*Hüseyin Hilmi bin Saîd hazretleri buyuruyor ki:*
Siz o kadar *Mümtaz* ve *Seçilmiş* insanlarsınız ki kardeşim, Allahü teâlâ size bu temiz kalbi nasîb etmiş. *Elmas* hiç kalır yanında. Çok *Kıymetli* olan bu elmas, hepinizin kalbinde var. Daha ne istiyorsunuz?
Bu *Ni’met* verilmişse, *Herşey* verilmiş demekdir. Allahü teâlâ, bu dîne *Hizmet* edenleri, sâdece ibâdetle meşgûl olan ve harâmdan sakınan *Âbidler* den daha çok seviyor.
Bu gençler, *İslâm* ın yayılmasına *Hizmet* edecek, bizim de mezarda, rûhumuz *Şâd* olacak inşallah.
Efendim, bu dünyâda, hem *Dünyâ* seâdeti, hem de *Âhiret* seâdeti, iki şeye bağlıdır. Bu iki şeyi yapan, *Râhat* eder. Bundan daha sağlam bir *Sigorta* yok efendim.
Birincisi, *Peygamber* aleyhisselâmın izinde *Yürümek* dir. Onun bildirdiği, Onun teblîğ etdiği dîne *Tâbi* olmak dır. Tabii bunun için de, bu dîni öğrenmek lâzımdır.
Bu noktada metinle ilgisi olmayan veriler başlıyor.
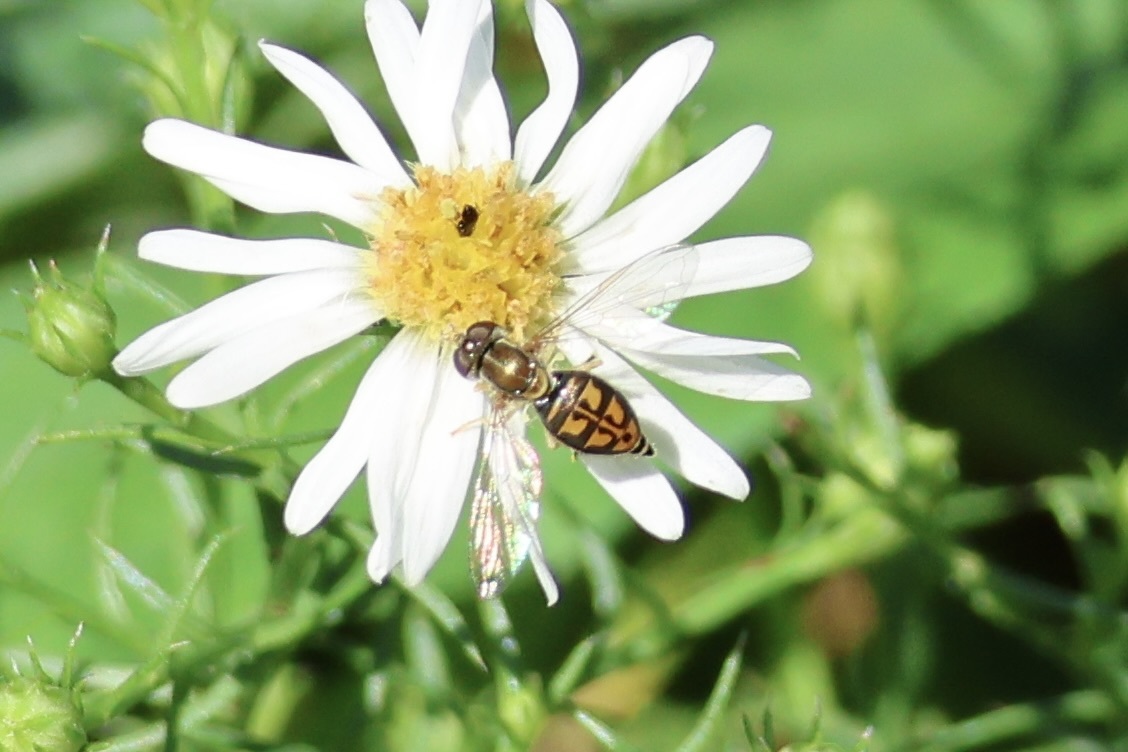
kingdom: Animalia
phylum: Arthropoda
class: Insecta
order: Diptera
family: Syrphidae
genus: Toxomerus
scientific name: Toxomerus marginatus
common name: Syrphid fly
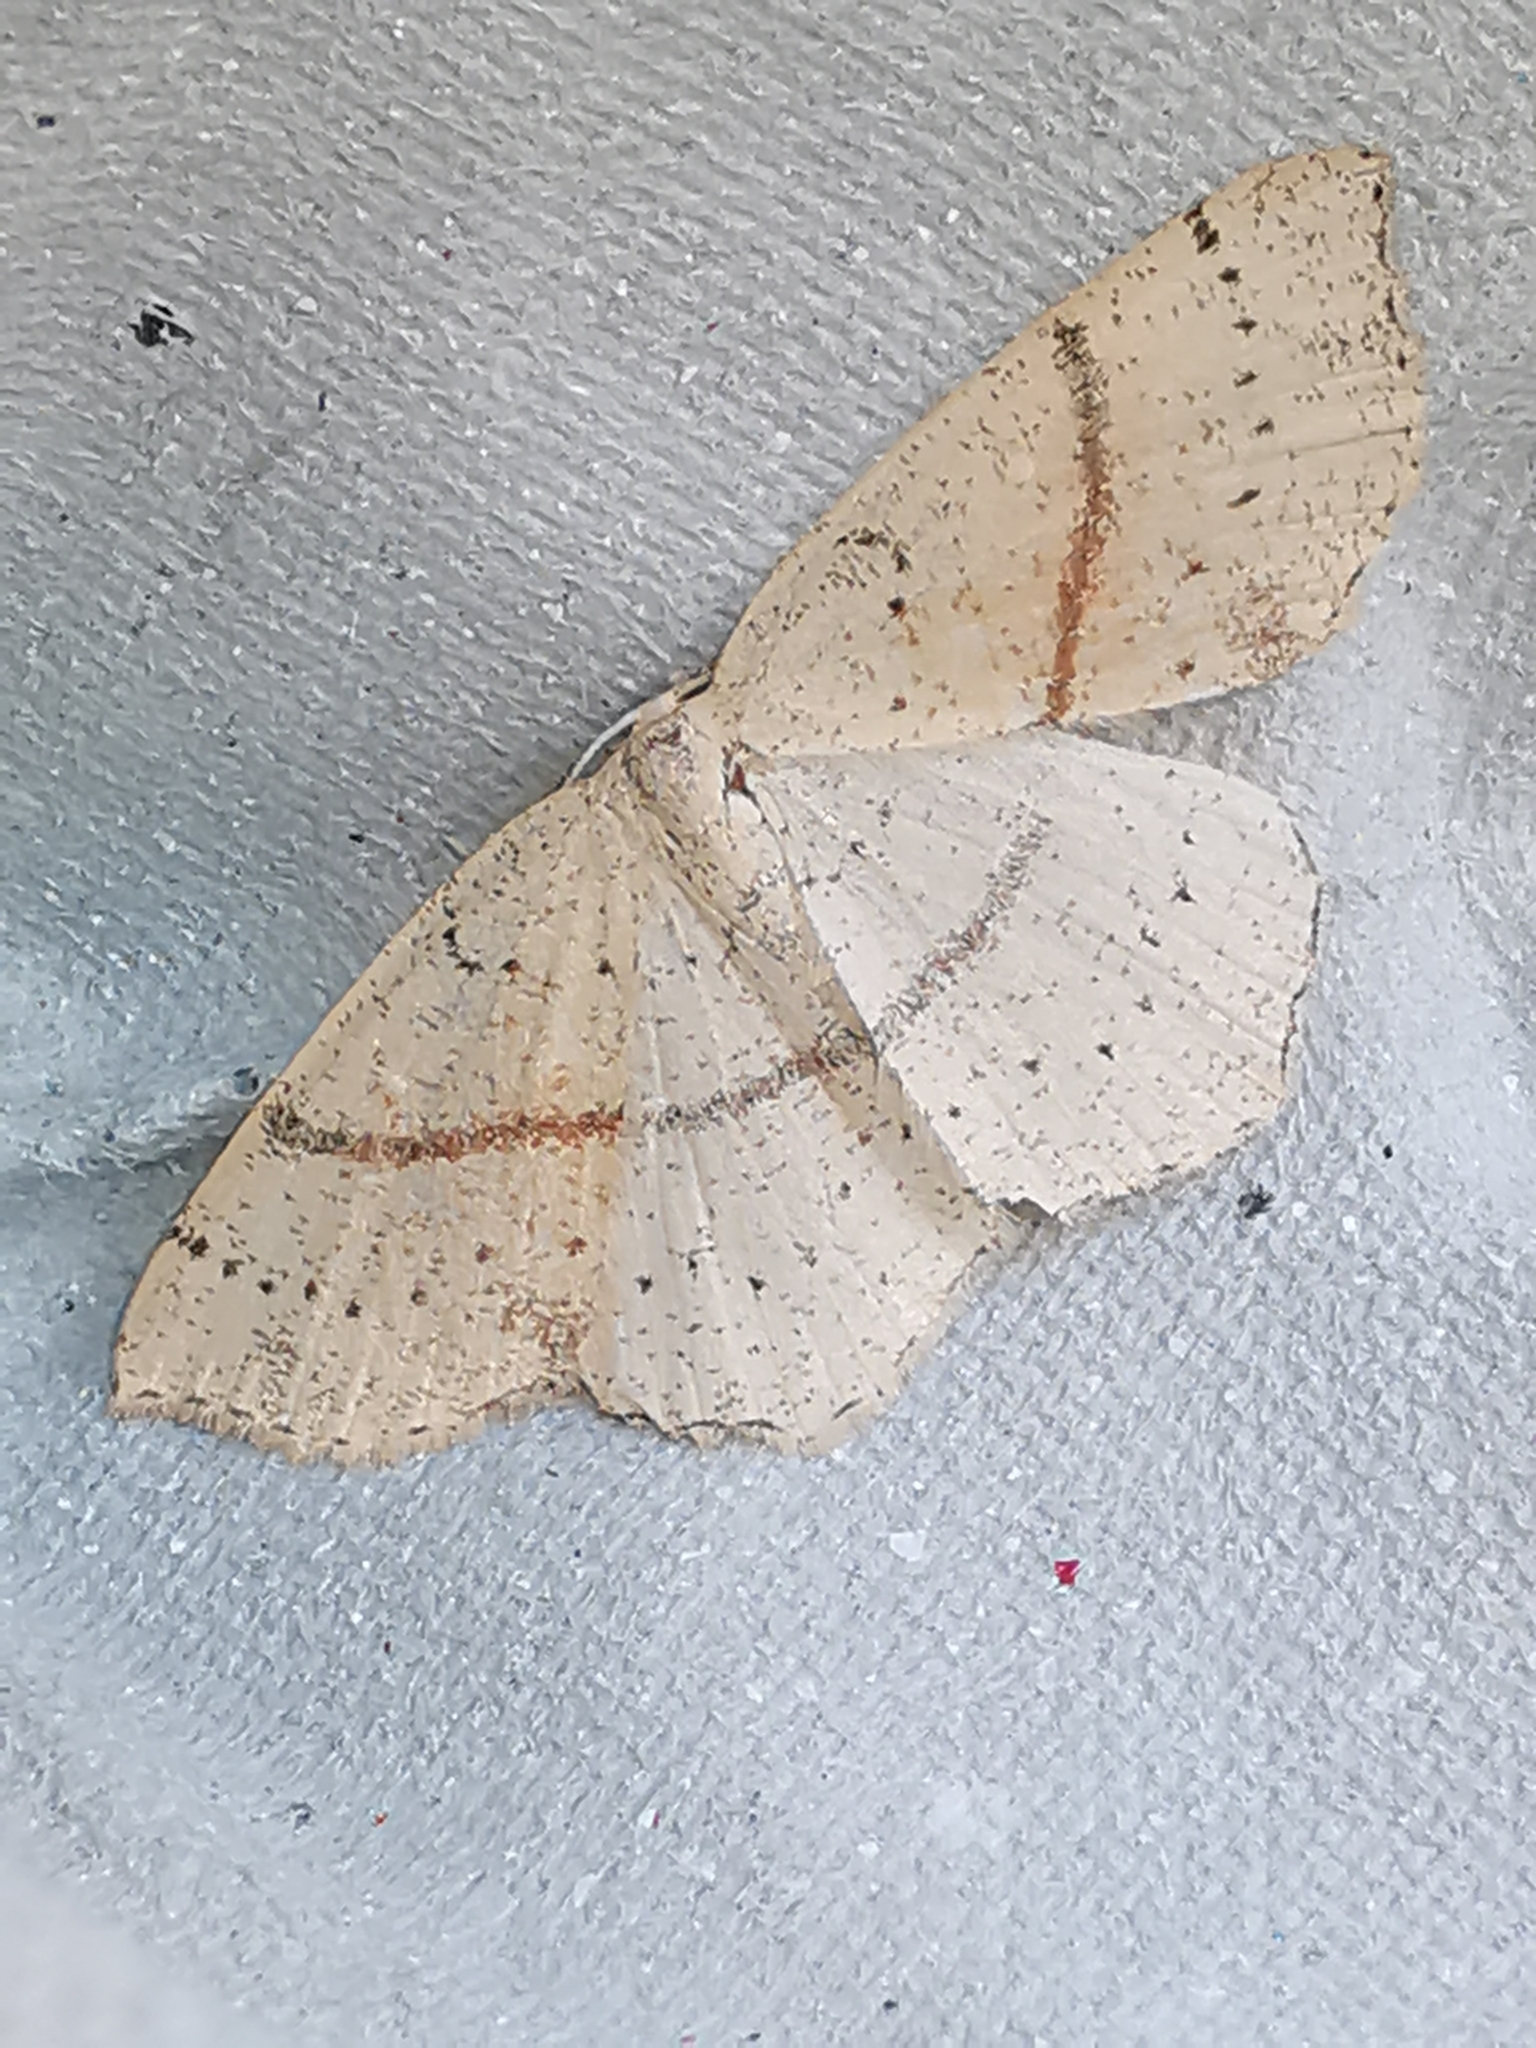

Peygamber aleyhisselâmın buyurdukları, anlatdıkları bu *Dîni*, yine Onun *Vârisleri* nden birinin *Ağzı* ndan, *Kalem* inden, *Kitâb* ından öğrenmek şansı, pek az bulunan, çok büyük bir *Ni’met* dir.
Bunu öğrenmek imkânını Allah birine vermişse, ne büyük *Seâdet* dir. İşte siz, bu *Şansa* sâhipsiniz kardeşim.
Allahü teâlâ, bütün Peygamberleri, tek bir maksatla, yâni *Kullarımı ateşden kurtarın!* diye göndermişdir. İşte buna *Cihâd* denir. Cihâd demek, Onun kullarına *İslâmı* anlatmakdır.
Onları *İslâma* dâvet etmekdir. Siz, bu vazîfeyi yapdığınız için, Peygamberlik vazîfesine tâlipsiniz kardeşim. Onun için, sizin yeriniz, *Başımızın üstü* dür.
Cennetin en yüksek derecesi *Şehîdlere* mi verilir? Hayır. *İslâmiyeti Yayanlara* verilir. Zâten şehîdler de, islâmiyeti yaymak için *Şehîd* oluyorlar.
İslâmiyeti yayanlara, *Cennet* de en yüksek derece var. Peygamber Efendimize sormuşlar: *İnsanların en kıymetlisi kimdir?* diye.
Efendimiz, bu suâle şöyle cevap vermiş: *İnsanların en iyisi, dînini öğrenen ve öğrendiğini başkalarına öğretendir* buyurmuş.